Beyond isolated attacks, reports have documented hundreds of deaths, repeated disruptions, and severe economic losses connected to insecurity and the enforcement of sit-at-home actions across the region. ( https://www.reuters.com/world/africa/separatists-sit-at-home-protests-lead-700-deaths-nigerias-southeast-report-says-2025-05-26/ )

This is why public figures seeking national leadership are often judged not only by what they criticize, but also by what they defend, how they frame sensitive issues, and the clarity of the alternatives they provide.

Peter Obi has consistently criticized the current administration over insecurity and the economy. Criticism itself is not a problem. In democracy, governments should be questioned and challenged. In fact, opposition politics exists partly for that reason.

However, difficult questions also deserve difficult answers.

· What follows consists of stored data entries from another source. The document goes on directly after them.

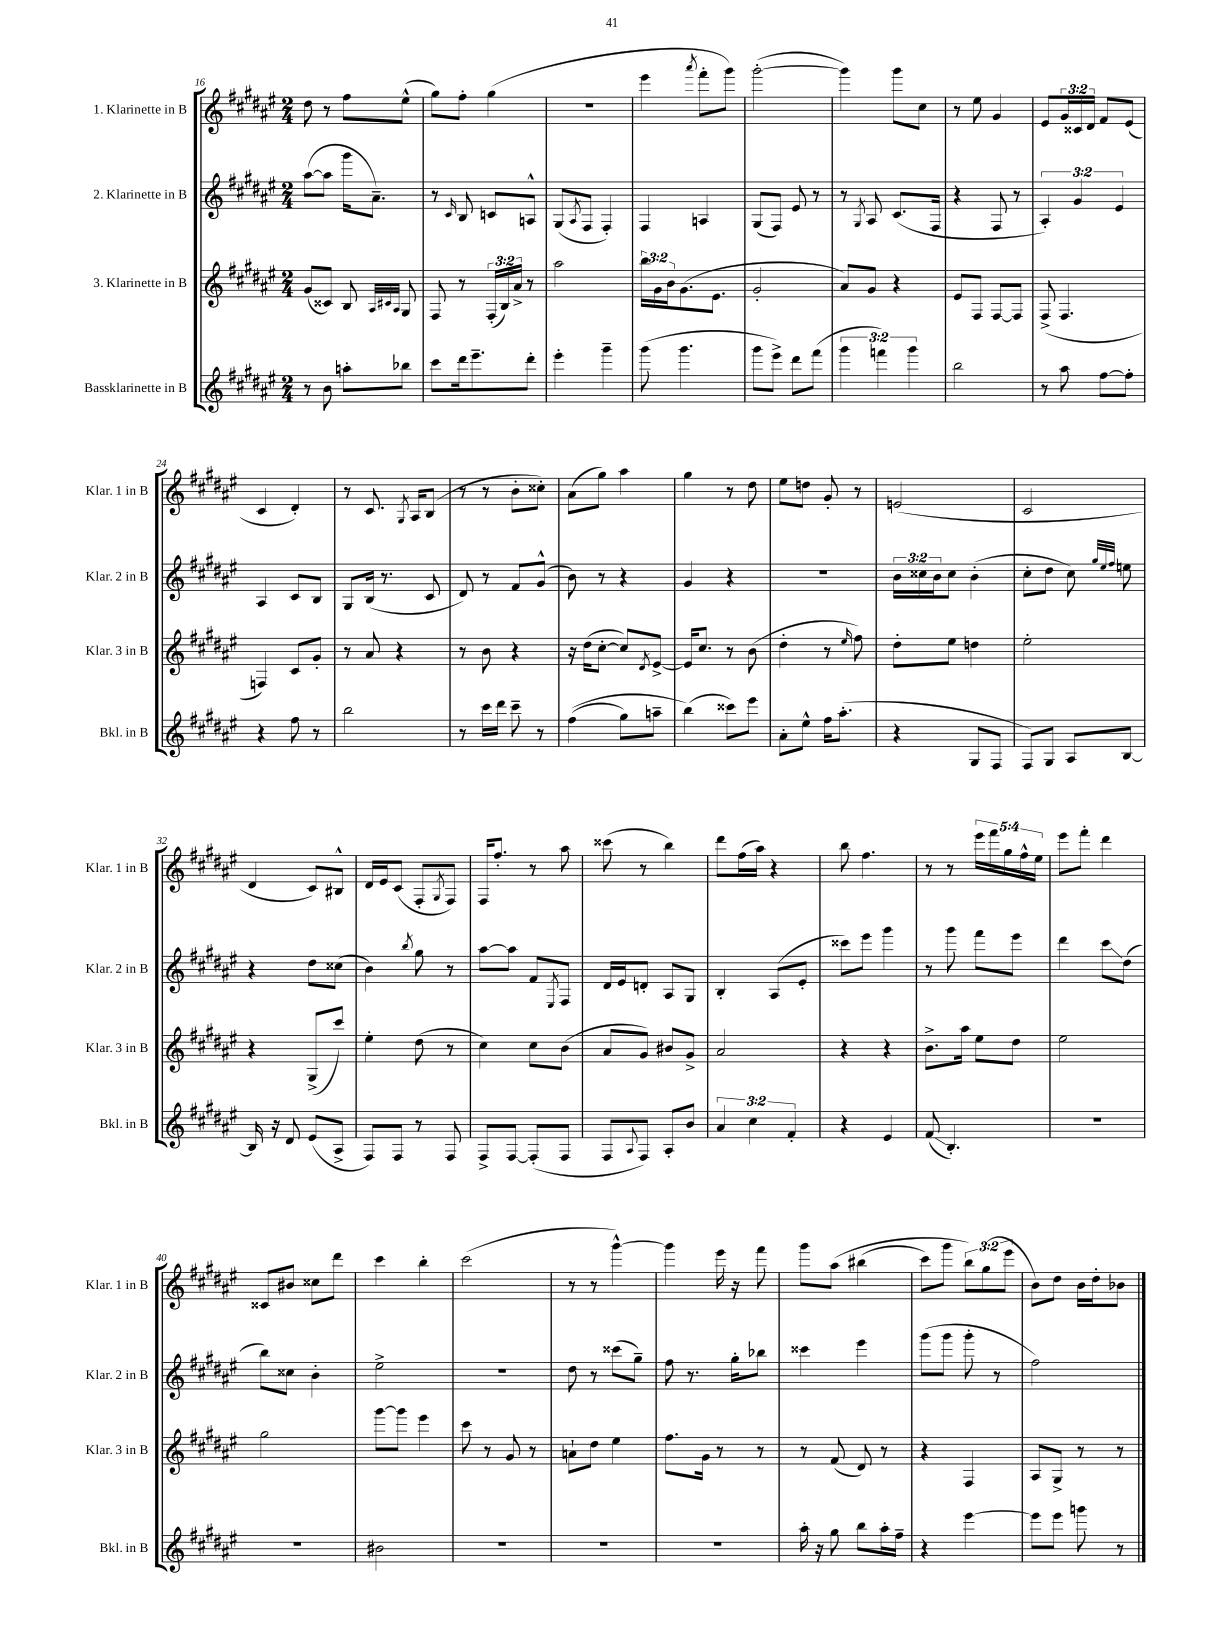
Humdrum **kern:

**kern	**kern	**kern	**kern
*staff4	*staff3	*staff2	*staff1
*clefG2	*clefG2	*clefG2	*clefG2
*k[f#c#g#d#a#e#]	*k[f#c#g#d#a#e#]	*k[f#c#g#d#a#e#]	*k[f#c#g#d#a#e#]
*M2/4	*M2/4	*M2/4	*M2/4
8r	(8g#	([8aa#	8dd#
8b	8c##)	8aa#]	8r
8aa'	8B	16ggg#	8ff#
.	.	8.a#~)	.
.	32qqA#	.	.
.	32qqc#	.	.
.	32qqA#	.	.
8bb-	8G#	.	(8ee#^^
=	=	=	=
8ccc#	8F#	8r	8gg#)
.	.	16qqc#	.
16ddd#	8r	8B	8ff#'
8.eee#~	.	.	.
.	(24F#'	8c	(4gg#
.	24B)	.	.
.	24a#^	.	.
8ddd#'	8r	8A^^	.
=	=	=	=
4eee#'	2aa#	(8G#	2r
.	.	8qA#	.
.	.	8F#	.
4ggg#~	.	4F#')	.
=	=	=	=
(8ggg#	24bb	4F#	4eee#
.	24g#	.	.
.	24b	.	.
4.ggg#	(8.g#	.	.
.	.	.	8qaaa#
.	.	4A	8fff#'
.	8.e#	.	.
.	.	.	8ggg#)
=	=	=	=
8ggg#	2g#'	(8G#	([2ggg#'
8eee#^)	.	8F#)	.
8ddd#	.	8e#	.
(8fff#	.	8r	.
=	=	=	=
6ggg#	8a#)	8r	4ggg#])
.	.	8qG#	.
.	8g#	8A#	.
6fff)	.	.	.
.	4r	(8.c#	8ggg#
6ggg#	.	.	.
.	.	.	8cc#
.	.	16F#	.
=	=	=	=
2bb	8e#	4r	8r
.	8F#	.	8ee#
.	[8F#	8F#	4g#
.	8F#]	8r	.
=	=	=	=
8r	(8F#^	6A#')	8e#
8aa#	4.F#	.	24g#
.	.	6g#	24c##
.	.	.	24d#
[8ff#	.	.	8f#
.	.	6e#	.
8ff#']	.	.	(8e#
=	=	=	=
4r	4F)	4A#	4c#
8ff#	8c#	8c#	4d#')
8r	8g#'	8B	.
=	=	=	=
2bb	8r	8G#	8r
.	8a#	(16B	8.c#
.	.	8.r	.
.	4r	.	.
.	.	.	8qG#
.	.	.	16A#
.	.	8c#	(8B
=	=	=	=
8r	8r	8d#)	8r
16ccc#	8b	8r	8r
16ddd#	.	.	.
8ccc#~	4r	8f#	8b'
8r	.	(8g#^^	8cc##')
=	=	=	=
&((4ff#	16r	8b)	(8a#
.	(16dd#	.	.
.	[8cc#'	8r	8gg#)
8gg#)	8cc#])	4r	4aa#
.	8qd#	.	.
8aa~	[8e#^	.	.
=	=	=	=
(4bb&)	16e#]	4g#	4gg#
.	8.cc#	.	.
8ccc##)	8r	4r	8r
8eee#	(8b	.	8dd#
=	=	=	=
8a#'	4dd#'	2r	8ee#
8ee#^^	.	.	8dd
16ff#	8r	.	8g#'
(8.aa#'	.	.	.
.	16qqee#	.	.
.	8ff#)	.	8r
=	=	=	=
4r	8dd#'	24b	(2e
.	.	24cc##	.
.	.	24b	.
.	8ee#	8cc##	.
8G#	4dd	(4b'	.
8F#	.	.	.
=	=	=	=
8F#)	2ee#'	8cc#'	2c#
8G#	.	8dd#	.
8A#	.	8cc#)	.
.	.	32qqgg#	.
.	.	32qqee#	.
.	.	32qqff#	.
[8B	.	8ee	.
=	=	=	=
16B]	4r	4r	4d#
16r	.	.	.
8d#	.	.	.
(8e#	(8G#^	8dd#	8c#)
8A#^	8ccc#)	(8cc##	8B#^^
=	=	=	=
8F#)	4ee#'	4b)	16d#
.	.	.	16e#
8F#	.	.	(8c#
.	.	8qbb	.
8r	(8dd#	8gg#	8F#'
.	.	.	8qG#
8F#	8r	8r	8F#)
=	=	=	=
8F#^	4cc#)	[8aa#	16F#
.	.	.	8.ff#'
[8F#	.	8aa#]	.
(8F#']	8cc#	8f#	8r
.	.	8qE#	.
8F#	(8b	8F#	8aa#
=	=	=	=
8F#	8a#	16d#	(8ccc##
.	.	16e#	.
8qqA#	.	.	.
8F#)	8g#)	8d'	8r
8A#'	8b#	8A#	4bb)
8b	8g#^	8G#	.
=	=	=	=
6a#	2a#	4B'	8ddd#
.	.	.	(16ff#
6cc#	.	.	.
.	.	.	16aa#)
.	.	(8A#	4r
6f#'	.	.	.
.	.	8e#'	.
=	=	=	=
4r	4r	8ccc##)	8bb
.	.	8eee#	4.ff#
4e#	4r	4ggg#	.
=	=	=	=
(8f#	8.b^	8r	8r
4.B')	.	8ggg#	8r
.	16aa#	.	.
.	8ee#	8fff#	20eee#
.	.	.	20fff#
.	.	.	20gg#
.	8dd#	8eee#	.
.	.	.	20ff#^^
.	.	.	20ee#
=	=	=	=
2r	2ee#	4ddd#	8eee#
.	.	.	8fff#'
.	.	8ccc#	4ddd#
.	.	(8dd#	.
=	=	=	=
2r	2gg#	8bb)	8c##
.	.	8cc##	8b#
.	.	4b'	8cc##
.	.	.	8ddd#
=	=	=	=
2b#	[8ggg#	2ee#^	4ccc#
.	8ggg#]	.	.
.	4eee#	.	4bb'
=	=	=	=
2r	8ccc#	2r	(2ccc#
.	8r	.	.
.	8g#	.	.
.	8r	.	.
=	=	=	=
2r	8a`	8dd#	8r
.	8dd#	8r	8r
.	4ee#	(8ccc##	[4ggg#^^)
.	.	8gg#~)	.
=	=	=	=
2r	8.ff#	8ff#	4ggg#]
.	.	8.r	.
.	16g#	.	.
.	8r	.	16eee#
.	.	16gg#'	16r
.	8r	8bb-	8fff#
=	=	=	=
16aa#'	8r	4ccc##	8ggg#
16r	.	.	.
8gg#	(8f#	.	&(8aa#
8bb	8d#)	4eee#	(4bb#
16aa#'	8r	.	.
16ff#~	.	.	.
=	=	=	=
4r	4r	(8ggg#	8ccc#)
.	.	8ggg#	8ggg#
[4eee#	4F#	8ggg#'	12bb&)
.	.	.	(12gg#
.	.	8r	.
.	.	.	12eee#
=	=	=	=
8eee#]	8A#	2ff#)	8b)
8eee#	8G#^	.	8dd#
8ggg	8r	.	16b
.	.	.	16dd#'
8r	8r	.	8b-
==	==	==	==
*-	*-	*-	*-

When insecurity in parts of the South-East escalated, did his public comments provide enough reassurance to victims and families affected by violence?

When discussing groups and movements that government institutions view differently, could such statements have been interpreted differently by people living with fear and uncertainty?

And perhaps more importantly, beyond repeatedly pointing out failures, what specific pathways has he consistently placed before Nigerians as solutions?

Supporters often describe Peter Obi as disciplined, prudent, and accountable. Critics argue that he sometimes appears quicker at identifying problems than communicating practical implementation strategies. Both viewpoints deserve consideration.

Politics should not simply be about who criticizes more effectively. It should also be about who provides clearer answers.

Because in a country battling insecurity, unemployment, economic hardship, and growing divisions, Nigerians have a right to question those in government.

They equally have a right to question those asking to replace them.